+++ Input for this task

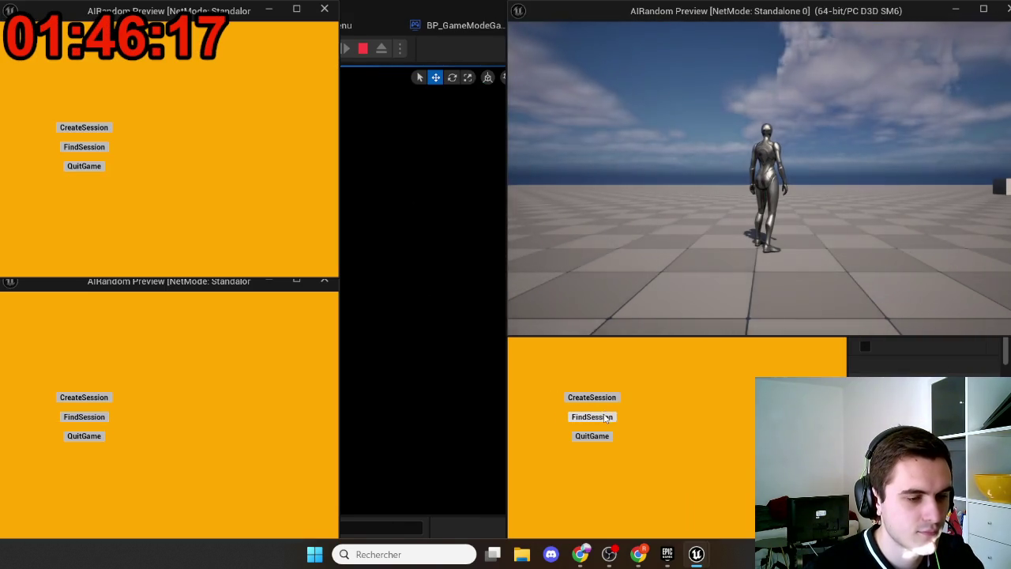
pyautogui.click(594, 417)
pyautogui.click(97, 418)
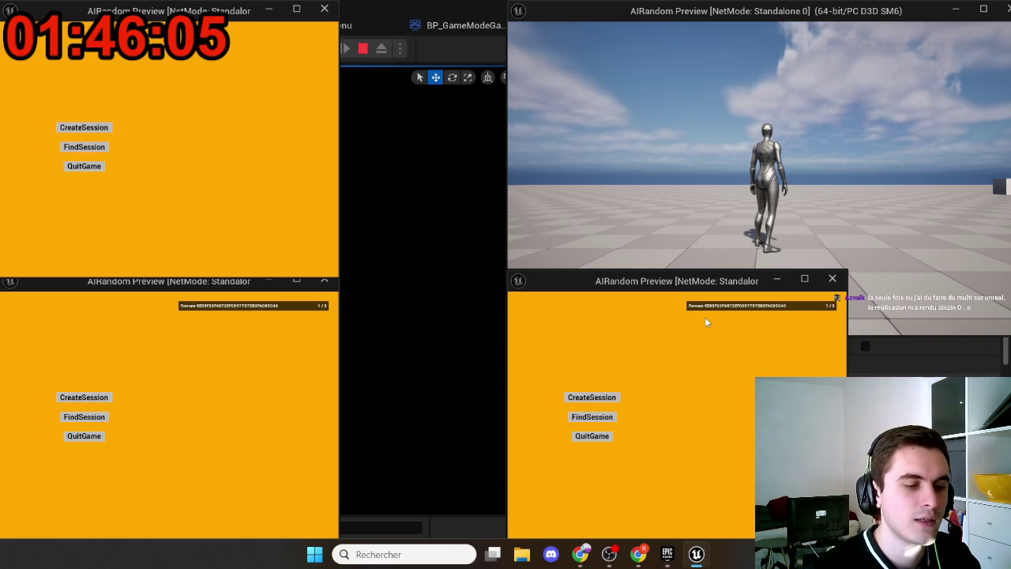
pyautogui.click(211, 313)
pyautogui.click(225, 38)
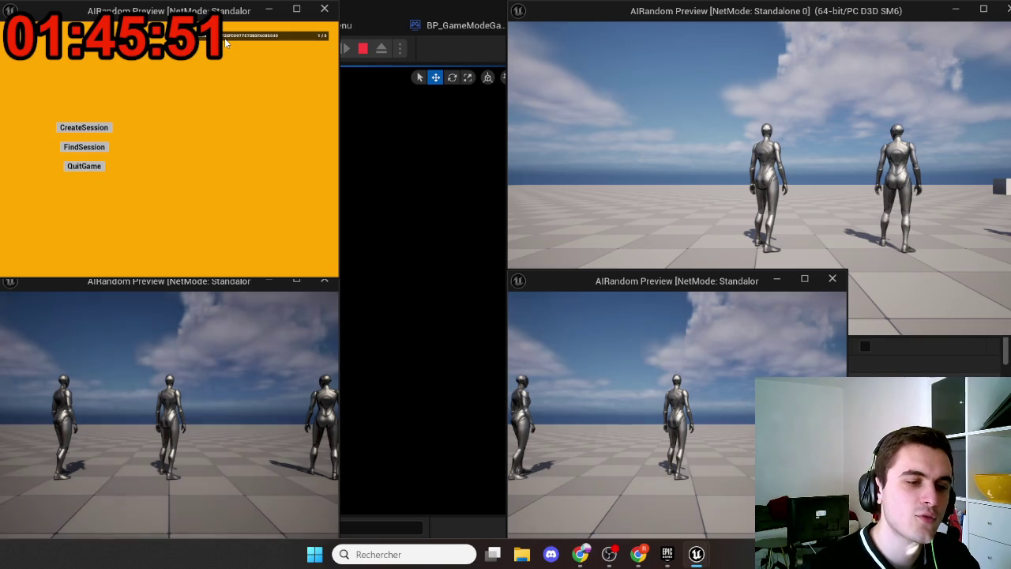
pyautogui.click(224, 36)
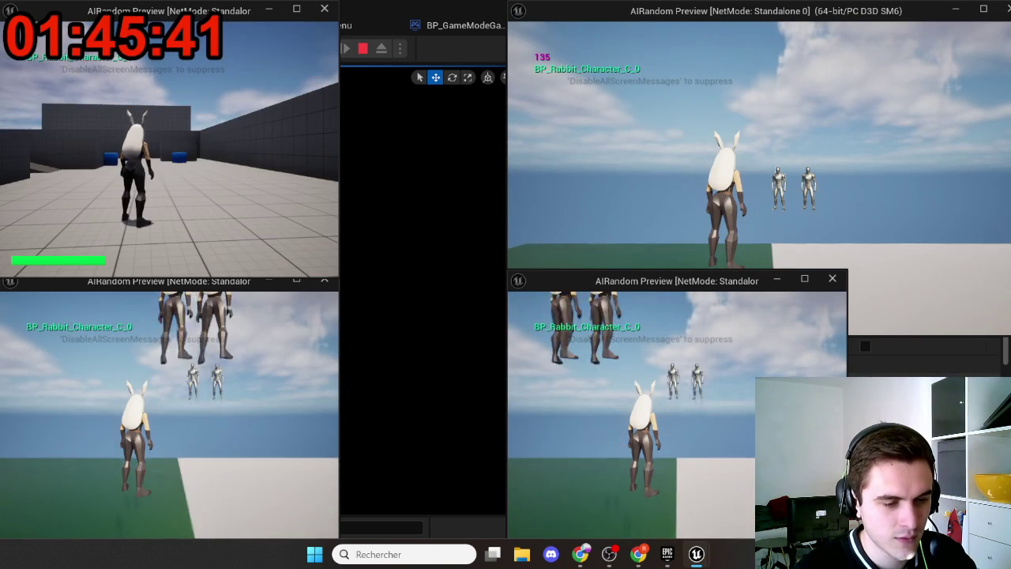
pyautogui.press('super')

++++++

=== Exercise description ===
All of the entries above should be copied exactly, except for the pictures.

=== Answer to this exercise ===
pyautogui.click(594, 417)
pyautogui.click(97, 418)
pyautogui.click(211, 313)
pyautogui.click(225, 38)
pyautogui.click(224, 36)
pyautogui.press('super')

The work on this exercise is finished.